● Task goal: Every line of the records below from the line with "right ear: (104, 114)" up to and including the line with "left ear: (210, 108)" must be reproduced exactly, and no line outside that range.

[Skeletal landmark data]
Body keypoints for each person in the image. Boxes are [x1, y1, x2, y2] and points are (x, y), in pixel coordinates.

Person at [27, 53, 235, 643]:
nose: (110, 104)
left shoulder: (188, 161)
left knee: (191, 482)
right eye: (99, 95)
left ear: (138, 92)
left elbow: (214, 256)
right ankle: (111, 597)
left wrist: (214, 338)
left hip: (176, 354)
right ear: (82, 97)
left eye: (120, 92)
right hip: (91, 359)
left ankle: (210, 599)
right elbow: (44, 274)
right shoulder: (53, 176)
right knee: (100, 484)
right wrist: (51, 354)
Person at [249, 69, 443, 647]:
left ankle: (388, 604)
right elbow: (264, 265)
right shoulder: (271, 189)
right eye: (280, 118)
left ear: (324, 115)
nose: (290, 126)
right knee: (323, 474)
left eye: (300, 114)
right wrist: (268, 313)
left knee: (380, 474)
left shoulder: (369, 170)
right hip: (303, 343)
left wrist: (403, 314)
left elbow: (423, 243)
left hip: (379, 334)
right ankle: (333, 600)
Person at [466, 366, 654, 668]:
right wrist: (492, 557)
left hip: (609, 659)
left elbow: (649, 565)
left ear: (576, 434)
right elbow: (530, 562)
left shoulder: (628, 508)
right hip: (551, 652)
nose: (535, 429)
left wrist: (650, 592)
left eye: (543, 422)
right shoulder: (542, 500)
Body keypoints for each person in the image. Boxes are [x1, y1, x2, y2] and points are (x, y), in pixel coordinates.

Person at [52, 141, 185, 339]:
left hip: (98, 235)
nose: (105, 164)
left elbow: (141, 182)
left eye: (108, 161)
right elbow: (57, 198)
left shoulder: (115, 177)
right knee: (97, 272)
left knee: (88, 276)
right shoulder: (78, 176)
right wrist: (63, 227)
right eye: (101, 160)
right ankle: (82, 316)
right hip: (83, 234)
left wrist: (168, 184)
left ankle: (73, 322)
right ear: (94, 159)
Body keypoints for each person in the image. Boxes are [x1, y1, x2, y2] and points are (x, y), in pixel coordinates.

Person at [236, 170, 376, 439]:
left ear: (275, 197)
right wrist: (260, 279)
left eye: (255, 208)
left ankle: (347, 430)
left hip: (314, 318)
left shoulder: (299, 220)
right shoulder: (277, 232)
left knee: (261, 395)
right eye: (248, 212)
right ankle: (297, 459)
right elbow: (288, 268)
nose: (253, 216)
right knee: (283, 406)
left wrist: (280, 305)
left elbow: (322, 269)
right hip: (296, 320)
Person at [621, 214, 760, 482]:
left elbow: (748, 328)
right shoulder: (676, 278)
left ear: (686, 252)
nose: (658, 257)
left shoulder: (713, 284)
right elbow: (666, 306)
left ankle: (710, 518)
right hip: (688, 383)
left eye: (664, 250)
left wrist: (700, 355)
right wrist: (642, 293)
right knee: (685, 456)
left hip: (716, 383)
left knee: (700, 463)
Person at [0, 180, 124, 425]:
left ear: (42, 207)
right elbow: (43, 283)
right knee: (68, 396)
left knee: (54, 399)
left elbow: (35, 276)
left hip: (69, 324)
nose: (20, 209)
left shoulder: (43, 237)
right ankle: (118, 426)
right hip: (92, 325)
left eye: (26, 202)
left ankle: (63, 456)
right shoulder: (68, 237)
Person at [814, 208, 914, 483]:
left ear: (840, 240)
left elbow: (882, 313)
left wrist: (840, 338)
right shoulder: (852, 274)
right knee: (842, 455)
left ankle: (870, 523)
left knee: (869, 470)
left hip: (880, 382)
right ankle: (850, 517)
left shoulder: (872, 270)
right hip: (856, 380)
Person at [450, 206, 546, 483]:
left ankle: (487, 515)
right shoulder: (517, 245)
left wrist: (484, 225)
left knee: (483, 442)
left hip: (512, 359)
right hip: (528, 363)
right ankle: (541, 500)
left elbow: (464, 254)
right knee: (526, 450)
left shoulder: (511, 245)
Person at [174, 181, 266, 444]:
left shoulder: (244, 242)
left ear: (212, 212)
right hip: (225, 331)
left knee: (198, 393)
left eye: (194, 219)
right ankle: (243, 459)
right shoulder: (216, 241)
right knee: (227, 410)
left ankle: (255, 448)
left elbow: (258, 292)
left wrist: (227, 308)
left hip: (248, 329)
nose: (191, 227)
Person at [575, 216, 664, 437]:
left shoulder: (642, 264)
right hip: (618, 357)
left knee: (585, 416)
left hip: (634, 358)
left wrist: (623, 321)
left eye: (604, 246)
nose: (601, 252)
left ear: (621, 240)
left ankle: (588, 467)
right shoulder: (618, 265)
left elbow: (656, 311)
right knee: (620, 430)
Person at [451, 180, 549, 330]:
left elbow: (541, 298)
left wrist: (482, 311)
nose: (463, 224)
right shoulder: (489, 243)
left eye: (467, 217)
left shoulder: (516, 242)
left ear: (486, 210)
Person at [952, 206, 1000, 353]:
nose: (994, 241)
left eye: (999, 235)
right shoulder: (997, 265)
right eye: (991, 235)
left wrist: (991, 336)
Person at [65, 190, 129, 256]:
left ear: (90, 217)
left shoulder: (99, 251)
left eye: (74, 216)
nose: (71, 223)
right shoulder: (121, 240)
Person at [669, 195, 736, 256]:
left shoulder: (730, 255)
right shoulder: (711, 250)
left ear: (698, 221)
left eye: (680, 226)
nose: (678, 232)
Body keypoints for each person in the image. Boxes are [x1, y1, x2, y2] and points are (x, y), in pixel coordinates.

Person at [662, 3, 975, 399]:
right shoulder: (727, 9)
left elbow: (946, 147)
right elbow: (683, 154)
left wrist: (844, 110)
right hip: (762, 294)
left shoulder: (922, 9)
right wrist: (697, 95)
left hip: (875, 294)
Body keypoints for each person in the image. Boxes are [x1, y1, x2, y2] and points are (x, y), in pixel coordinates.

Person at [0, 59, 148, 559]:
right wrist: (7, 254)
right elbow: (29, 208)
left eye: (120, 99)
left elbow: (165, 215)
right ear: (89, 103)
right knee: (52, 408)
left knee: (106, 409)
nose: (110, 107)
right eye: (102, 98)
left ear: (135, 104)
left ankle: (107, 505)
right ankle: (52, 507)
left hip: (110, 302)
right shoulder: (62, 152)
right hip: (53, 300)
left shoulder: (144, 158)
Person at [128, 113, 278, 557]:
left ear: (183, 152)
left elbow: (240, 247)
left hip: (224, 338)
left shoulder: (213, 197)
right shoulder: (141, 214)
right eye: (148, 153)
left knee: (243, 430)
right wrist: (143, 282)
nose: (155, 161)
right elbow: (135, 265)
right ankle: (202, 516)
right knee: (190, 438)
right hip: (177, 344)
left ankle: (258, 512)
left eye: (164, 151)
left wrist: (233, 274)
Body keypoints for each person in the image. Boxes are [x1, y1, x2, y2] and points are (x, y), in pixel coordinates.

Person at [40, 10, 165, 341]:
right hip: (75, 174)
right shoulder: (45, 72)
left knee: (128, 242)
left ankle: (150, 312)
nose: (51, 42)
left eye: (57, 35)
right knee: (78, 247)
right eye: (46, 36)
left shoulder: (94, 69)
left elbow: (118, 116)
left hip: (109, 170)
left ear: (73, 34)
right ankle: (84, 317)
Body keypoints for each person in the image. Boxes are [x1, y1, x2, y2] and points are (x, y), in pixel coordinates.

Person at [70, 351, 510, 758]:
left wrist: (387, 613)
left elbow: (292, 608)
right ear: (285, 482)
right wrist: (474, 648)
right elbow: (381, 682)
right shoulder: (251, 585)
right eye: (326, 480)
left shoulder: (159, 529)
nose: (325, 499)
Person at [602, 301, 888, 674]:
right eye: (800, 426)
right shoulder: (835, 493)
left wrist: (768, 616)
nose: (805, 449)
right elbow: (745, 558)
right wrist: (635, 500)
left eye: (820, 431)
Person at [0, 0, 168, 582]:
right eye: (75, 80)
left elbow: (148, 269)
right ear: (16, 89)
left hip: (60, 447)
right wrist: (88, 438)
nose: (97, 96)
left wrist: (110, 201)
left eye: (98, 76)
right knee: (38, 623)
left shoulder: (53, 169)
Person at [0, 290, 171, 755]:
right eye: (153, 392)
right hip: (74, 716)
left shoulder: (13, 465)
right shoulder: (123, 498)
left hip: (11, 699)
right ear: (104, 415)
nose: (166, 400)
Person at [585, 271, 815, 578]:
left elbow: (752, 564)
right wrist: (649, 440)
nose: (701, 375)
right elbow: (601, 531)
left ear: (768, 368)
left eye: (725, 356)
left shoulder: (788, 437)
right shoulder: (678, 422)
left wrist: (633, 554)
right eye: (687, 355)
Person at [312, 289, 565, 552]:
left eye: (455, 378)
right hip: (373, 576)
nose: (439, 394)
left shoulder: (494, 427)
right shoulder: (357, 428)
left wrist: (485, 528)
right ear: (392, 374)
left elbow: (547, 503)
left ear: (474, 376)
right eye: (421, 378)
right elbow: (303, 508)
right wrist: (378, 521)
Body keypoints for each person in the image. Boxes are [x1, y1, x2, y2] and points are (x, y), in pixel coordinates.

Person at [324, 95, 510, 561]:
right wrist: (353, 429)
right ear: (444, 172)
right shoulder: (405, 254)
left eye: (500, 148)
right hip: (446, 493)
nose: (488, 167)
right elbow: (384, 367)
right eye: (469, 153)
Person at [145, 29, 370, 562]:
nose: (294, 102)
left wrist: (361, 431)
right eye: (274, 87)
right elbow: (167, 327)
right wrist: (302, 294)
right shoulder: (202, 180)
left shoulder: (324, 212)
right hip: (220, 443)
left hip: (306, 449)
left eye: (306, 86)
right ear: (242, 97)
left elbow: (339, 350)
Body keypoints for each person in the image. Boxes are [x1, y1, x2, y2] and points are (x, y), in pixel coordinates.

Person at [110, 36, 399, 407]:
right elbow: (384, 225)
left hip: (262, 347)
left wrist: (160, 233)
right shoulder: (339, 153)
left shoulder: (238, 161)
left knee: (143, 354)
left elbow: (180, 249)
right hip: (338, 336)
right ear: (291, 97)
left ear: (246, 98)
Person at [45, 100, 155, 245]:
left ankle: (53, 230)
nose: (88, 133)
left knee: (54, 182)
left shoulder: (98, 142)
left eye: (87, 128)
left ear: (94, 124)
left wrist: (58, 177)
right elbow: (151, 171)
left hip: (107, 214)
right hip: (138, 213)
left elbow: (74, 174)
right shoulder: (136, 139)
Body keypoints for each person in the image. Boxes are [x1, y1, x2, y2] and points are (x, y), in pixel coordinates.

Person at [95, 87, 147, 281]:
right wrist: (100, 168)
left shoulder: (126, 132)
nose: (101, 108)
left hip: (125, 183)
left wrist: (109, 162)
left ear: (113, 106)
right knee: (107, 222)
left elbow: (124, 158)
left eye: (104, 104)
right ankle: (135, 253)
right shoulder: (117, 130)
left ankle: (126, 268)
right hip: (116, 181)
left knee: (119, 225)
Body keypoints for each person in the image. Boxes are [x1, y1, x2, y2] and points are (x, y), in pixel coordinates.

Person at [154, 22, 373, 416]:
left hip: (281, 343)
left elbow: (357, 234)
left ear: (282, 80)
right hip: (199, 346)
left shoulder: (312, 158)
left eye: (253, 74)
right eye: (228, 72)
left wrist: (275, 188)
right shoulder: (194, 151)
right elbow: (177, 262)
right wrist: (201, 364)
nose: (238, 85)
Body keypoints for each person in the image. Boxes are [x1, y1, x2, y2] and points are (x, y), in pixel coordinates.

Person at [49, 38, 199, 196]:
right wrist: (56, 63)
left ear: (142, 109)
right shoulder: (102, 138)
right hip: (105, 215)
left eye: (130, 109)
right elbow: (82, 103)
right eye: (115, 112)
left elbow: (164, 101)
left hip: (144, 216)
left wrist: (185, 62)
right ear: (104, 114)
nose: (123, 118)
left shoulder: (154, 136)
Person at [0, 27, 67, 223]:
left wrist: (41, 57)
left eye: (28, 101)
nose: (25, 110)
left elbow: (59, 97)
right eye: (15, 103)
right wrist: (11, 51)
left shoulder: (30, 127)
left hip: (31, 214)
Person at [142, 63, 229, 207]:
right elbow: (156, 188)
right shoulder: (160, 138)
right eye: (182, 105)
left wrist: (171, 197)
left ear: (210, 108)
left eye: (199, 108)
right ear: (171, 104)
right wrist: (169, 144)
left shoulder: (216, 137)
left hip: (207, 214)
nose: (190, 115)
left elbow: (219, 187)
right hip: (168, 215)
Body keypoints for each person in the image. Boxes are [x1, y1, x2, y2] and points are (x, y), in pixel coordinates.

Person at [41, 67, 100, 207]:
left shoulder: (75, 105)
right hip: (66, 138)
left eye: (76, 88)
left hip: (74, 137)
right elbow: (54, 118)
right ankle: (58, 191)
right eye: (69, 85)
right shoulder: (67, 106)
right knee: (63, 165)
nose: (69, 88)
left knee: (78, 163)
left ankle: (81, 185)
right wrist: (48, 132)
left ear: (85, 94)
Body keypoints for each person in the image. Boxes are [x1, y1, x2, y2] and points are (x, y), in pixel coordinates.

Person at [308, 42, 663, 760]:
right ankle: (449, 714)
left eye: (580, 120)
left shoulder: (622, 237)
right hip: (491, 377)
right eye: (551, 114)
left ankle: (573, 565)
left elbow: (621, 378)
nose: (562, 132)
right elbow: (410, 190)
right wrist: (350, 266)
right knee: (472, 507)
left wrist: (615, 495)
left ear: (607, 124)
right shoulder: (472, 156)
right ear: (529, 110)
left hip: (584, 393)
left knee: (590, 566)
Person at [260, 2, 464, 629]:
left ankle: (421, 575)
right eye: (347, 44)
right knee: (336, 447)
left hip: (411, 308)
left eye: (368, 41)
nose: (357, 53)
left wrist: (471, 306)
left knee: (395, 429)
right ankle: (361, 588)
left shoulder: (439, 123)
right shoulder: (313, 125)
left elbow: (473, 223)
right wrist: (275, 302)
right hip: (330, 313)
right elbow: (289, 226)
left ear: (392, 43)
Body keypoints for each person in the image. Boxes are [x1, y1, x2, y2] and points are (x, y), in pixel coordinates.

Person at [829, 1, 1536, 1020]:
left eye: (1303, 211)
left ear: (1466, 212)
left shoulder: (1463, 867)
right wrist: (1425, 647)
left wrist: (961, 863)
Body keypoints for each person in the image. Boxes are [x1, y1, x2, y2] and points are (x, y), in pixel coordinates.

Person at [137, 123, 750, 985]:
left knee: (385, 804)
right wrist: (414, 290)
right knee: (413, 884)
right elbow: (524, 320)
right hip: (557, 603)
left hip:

● Solution to this task:
right ear: (104, 114)
nose: (123, 118)
left shoulder: (154, 136)
Person at [0, 27, 67, 223]:
left wrist: (41, 57)
left eye: (28, 101)
nose: (25, 110)
left elbow: (59, 97)
right eye: (15, 103)
right wrist: (11, 51)
left shoulder: (30, 127)
left hip: (31, 214)
Person at [142, 63, 229, 207]:
right elbow: (156, 188)
right shoulder: (160, 138)
right eye: (182, 105)
left wrist: (171, 197)
left ear: (210, 108)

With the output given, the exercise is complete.